**Stored entries:**
************
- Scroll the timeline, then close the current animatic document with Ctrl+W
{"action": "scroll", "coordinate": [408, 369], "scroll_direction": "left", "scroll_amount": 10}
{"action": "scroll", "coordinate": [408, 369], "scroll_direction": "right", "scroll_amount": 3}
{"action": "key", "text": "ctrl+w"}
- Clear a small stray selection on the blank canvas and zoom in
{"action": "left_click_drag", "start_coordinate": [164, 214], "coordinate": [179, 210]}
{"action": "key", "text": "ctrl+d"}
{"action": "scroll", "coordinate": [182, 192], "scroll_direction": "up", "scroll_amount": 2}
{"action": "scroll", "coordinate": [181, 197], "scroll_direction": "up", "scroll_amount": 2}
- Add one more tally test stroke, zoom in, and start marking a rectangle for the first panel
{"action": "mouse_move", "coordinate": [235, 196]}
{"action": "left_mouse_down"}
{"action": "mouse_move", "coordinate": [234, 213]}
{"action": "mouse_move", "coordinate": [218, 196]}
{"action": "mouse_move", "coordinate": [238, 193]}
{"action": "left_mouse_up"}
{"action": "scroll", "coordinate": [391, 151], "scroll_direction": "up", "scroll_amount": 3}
************
**Problem to solve:** The records above are to be set down again exactly as written.

**Written solution:**
- Scroll the timeline, then close the current animatic document with Ctrl+W
{"action": "scroll", "coordinate": [408, 369], "scroll_direction": "left", "scroll_amount": 10}
{"action": "scroll", "coordinate": [408, 369], "scroll_direction": "right", "scroll_amount": 3}
{"action": "key", "text": "ctrl+w"}
- Clear a small stray selection on the blank canvas and zoom in
{"action": "left_click_drag", "start_coordinate": [164, 214], "coordinate": [179, 210]}
{"action": "key", "text": "ctrl+d"}
{"action": "scroll", "coordinate": [182, 192], "scroll_direction": "up", "scroll_amount": 2}
{"action": "scroll", "coordinate": [181, 197], "scroll_direction": "up", "scroll_amount": 2}
- Add one more tally test stroke, zoom in, and start marking a rectangle for the first panel
{"action": "mouse_move", "coordinate": [235, 196]}
{"action": "left_mouse_down"}
{"action": "mouse_move", "coordinate": [234, 213]}
{"action": "mouse_move", "coordinate": [218, 196]}
{"action": "mouse_move", "coordinate": [238, 193]}
{"action": "left_mouse_up"}
{"action": "scroll", "coordinate": [391, 151], "scroll_direction": "up", "scroll_amount": 3}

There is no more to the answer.